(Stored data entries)

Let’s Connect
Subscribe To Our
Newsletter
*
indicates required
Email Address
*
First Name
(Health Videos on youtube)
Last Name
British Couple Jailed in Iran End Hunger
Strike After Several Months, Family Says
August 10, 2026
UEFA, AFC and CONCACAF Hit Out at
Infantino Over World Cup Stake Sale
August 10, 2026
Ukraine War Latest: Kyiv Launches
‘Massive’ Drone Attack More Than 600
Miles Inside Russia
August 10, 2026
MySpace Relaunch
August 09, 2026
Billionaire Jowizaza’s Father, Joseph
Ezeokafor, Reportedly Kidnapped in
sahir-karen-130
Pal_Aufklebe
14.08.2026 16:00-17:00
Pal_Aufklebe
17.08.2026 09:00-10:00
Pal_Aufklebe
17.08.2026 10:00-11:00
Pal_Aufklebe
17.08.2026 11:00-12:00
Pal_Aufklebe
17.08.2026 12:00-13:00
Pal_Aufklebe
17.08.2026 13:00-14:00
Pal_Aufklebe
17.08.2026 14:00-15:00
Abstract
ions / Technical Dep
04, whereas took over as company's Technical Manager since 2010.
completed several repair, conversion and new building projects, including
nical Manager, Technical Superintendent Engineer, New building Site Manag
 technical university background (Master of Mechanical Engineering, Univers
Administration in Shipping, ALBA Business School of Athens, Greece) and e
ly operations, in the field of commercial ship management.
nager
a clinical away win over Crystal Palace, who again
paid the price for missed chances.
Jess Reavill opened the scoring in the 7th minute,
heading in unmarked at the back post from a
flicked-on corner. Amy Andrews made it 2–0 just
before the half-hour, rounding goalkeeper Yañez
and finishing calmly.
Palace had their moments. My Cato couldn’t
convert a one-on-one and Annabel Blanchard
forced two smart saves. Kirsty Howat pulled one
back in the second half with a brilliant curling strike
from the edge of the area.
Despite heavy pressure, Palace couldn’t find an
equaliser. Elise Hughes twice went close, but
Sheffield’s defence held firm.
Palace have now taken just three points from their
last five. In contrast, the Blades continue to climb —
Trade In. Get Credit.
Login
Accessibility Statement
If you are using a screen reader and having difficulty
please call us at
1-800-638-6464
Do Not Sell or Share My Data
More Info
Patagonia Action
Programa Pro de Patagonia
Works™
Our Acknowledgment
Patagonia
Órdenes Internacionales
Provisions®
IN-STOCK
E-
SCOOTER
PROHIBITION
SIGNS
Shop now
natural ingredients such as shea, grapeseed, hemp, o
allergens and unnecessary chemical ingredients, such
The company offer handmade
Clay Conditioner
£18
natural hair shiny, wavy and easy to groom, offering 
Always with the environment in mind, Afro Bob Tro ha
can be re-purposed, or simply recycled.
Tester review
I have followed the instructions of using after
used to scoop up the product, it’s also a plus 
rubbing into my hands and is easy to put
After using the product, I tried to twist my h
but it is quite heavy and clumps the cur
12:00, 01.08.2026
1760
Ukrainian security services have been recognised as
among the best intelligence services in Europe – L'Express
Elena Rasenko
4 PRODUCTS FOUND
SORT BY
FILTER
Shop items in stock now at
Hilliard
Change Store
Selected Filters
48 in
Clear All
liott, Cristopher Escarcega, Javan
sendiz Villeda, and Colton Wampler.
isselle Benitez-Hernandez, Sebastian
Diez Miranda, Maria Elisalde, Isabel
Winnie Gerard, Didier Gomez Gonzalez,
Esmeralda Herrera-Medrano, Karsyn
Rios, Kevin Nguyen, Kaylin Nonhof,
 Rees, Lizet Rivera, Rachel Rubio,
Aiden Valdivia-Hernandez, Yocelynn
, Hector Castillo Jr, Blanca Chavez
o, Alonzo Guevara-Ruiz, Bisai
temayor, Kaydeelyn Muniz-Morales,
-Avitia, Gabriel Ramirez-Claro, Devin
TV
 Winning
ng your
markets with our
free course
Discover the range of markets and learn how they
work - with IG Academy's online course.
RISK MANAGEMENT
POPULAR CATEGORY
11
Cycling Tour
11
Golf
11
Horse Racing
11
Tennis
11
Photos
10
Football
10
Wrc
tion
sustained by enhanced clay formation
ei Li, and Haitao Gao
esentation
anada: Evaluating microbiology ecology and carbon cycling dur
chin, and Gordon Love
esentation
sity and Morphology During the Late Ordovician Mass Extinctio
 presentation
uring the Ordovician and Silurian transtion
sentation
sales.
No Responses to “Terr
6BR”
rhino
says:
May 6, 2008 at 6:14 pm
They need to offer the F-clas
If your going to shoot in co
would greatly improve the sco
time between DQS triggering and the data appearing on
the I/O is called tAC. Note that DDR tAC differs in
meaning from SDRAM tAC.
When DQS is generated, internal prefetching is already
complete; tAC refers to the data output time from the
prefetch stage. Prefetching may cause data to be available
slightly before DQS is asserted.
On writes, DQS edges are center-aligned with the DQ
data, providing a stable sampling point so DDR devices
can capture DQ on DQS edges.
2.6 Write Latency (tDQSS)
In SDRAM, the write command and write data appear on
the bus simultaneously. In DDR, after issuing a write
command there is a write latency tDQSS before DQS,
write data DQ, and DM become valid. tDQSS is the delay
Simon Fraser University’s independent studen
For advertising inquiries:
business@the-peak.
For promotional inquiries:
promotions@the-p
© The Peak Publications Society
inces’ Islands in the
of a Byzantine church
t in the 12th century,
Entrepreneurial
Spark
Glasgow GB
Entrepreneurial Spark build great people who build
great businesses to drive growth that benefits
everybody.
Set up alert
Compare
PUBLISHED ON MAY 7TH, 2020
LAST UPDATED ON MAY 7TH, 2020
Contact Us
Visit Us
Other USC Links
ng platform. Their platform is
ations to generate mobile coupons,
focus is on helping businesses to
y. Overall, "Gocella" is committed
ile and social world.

- Requirement:
Copy the text of every item above word for word, line by line, with no changes.

- Result of the task:
Let’s Connect
Subscribe To Our
Newsletter
*
indicates required
Email Address
*
First Name
(Health Videos on youtube)
Last Name
British Couple Jailed in Iran End Hunger
Strike After Several Months, Family Says
August 10, 2026
UEFA, AFC and CONCACAF Hit Out at
Infantino Over World Cup Stake Sale
August 10, 2026
Ukraine War Latest: Kyiv Launches
‘Massive’ Drone Attack More Than 600
Miles Inside Russia
August 10, 2026
MySpace Relaunch
August 09, 2026
Billionaire Jowizaza’s Father, Joseph
Ezeokafor, Reportedly Kidnapped in
sahir-karen-130
Pal_Aufklebe
14.08.2026 16:00-17:00
Pal_Aufklebe
17.08.2026 09:00-10:00
Pal_Aufklebe
17.08.2026 10:00-11:00
Pal_Aufklebe
17.08.2026 11:00-12:00
Pal_Aufklebe
17.08.2026 12:00-13:00
Pal_Aufklebe
17.08.2026 13:00-14:00
Pal_Aufklebe
17.08.2026 14:00-15:00
Abstract
ions / Technical Dep
04, whereas took over as company's Technical Manager since 2010.
completed several repair, conversion and new building projects, including
nical Manager, Technical Superintendent Engineer, New building Site Manag
 technical university background (Master of Mechanical Engineering, Univers
Administration in Shipping, ALBA Business School of Athens, Greece) and e
ly operations, in the field of commercial ship management.
nager
a clinical away win over Crystal Palace, who again
paid the price for missed chances.
Jess Reavill opened the scoring in the 7th minute,
heading in unmarked at the back post from a
flicked-on corner. Amy Andrews made it 2–0 just
before the half-hour, rounding goalkeeper Yañez
and finishing calmly.
Palace had their moments. My Cato couldn’t
convert a one-on-one and Annabel Blanchard
forced two smart saves. Kirsty Howat pulled one
back in the second half with a brilliant curling strike
from the edge of the area.
Despite heavy pressure, Palace couldn’t find an
equaliser. Elise Hughes twice went close, but
Sheffield’s defence held firm.
Palace have now taken just three points from their
last five. In contrast, the Blades continue to climb —
Trade In. Get Credit.
Login
Accessibility Statement
If you are using a screen reader and having difficulty
please call us at
1-800-638-6464
Do Not Sell or Share My Data
More Info
Patagonia Action
Programa Pro de Patagonia
Works™
Our Acknowledgment
Patagonia
Órdenes Internacionales
Provisions®
IN-STOCK
E-
SCOOTER
PROHIBITION
SIGNS
Shop now
natural ingredients such as shea, grapeseed, hemp, o
allergens and unnecessary chemical ingredients, such
The company offer handmade
Clay Conditioner
£18
natural hair shiny, wavy and easy to groom, offering 
Always with the environment in mind, Afro Bob Tro ha
can be re-purposed, or simply recycled.
Tester review
I have followed the instructions of using after
used to scoop up the product, it’s also a plus 
rubbing into my hands and is easy to put
After using the product, I tried to twist my h
but it is quite heavy and clumps the cur
12:00, 01.08.2026
1760
Ukrainian security services have been recognised as
among the best intelligence services in Europe – L'Express
Elena Rasenko
4 PRODUCTS FOUND
SORT BY
FILTER
Shop items in stock now at
Hilliard
Change Store
Selected Filters
48 in
Clear All
liott, Cristopher Escarcega, Javan
sendiz Villeda, and Colton Wampler.
isselle Benitez-Hernandez, Sebastian
Diez Miranda, Maria Elisalde, Isabel
Winnie Gerard, Didier Gomez Gonzalez,
Esmeralda Herrera-Medrano, Karsyn
Rios, Kevin Nguyen, Kaylin Nonhof,
 Rees, Lizet Rivera, Rachel Rubio,
Aiden Valdivia-Hernandez, Yocelynn
, Hector Castillo Jr, Blanca Chavez
o, Alonzo Guevara-Ruiz, Bisai
temayor, Kaydeelyn Muniz-Morales,
-Avitia, Gabriel Ramirez-Claro, Devin
TV
 Winning
ng your
markets with our
free course
Discover the range of markets and learn how they
work - with IG Academy's online course.
RISK MANAGEMENT
POPULAR CATEGORY
11
Cycling Tour
11
Golf
11
Horse Racing
11
Tennis
11
Photos
10
Football
10
Wrc
tion
sustained by enhanced clay formation
ei Li, and Haitao Gao
esentation
anada: Evaluating microbiology ecology and carbon cycling dur
chin, and Gordon Love
esentation
sity and Morphology During the Late Ordovician Mass Extinctio
 presentation
uring the Ordovician and Silurian transtion
sentation
sales.
No Responses to “Terr
6BR”
rhino
says:
May 6, 2008 at 6:14 pm
They need to offer the F-clas
If your going to shoot in co
would greatly improve the sco
time between DQS triggering and the data appearing on
the I/O is called tAC. Note that DDR tAC differs in
meaning from SDRAM tAC.
When DQS is generated, internal prefetching is already
complete; tAC refers to the data output time from the
prefetch stage. Prefetching may cause data to be available
slightly before DQS is asserted.
On writes, DQS edges are center-aligned with the DQ
data, providing a stable sampling point so DDR devices
can capture DQ on DQS edges.
2.6 Write Latency (tDQSS)
In SDRAM, the write command and write data appear on
the bus simultaneously. In DDR, after issuing a write
command there is a write latency tDQSS before DQS,
write data DQ, and DM become valid. tDQSS is the delay
Simon Fraser University’s independent studen
For advertising inquiries:
business@the-peak.
For promotional inquiries:
promotions@the-p
© The Peak Publications Society
inces’ Islands in the
of a Byzantine church
t in the 12th century,
Entrepreneurial
Spark
Glasgow GB
Entrepreneurial Spark build great people who build
great businesses to drive growth that benefits
everybody.
Set up alert
Compare
PUBLISHED ON MAY 7TH, 2020
LAST UPDATED ON MAY 7TH, 2020
Contact Us
Visit Us
Other USC Links
ng platform. Their platform is
ations to generate mobile coupons,
focus is on helping businesses to
y. Overall, "Gocella" is committed
ile and social world.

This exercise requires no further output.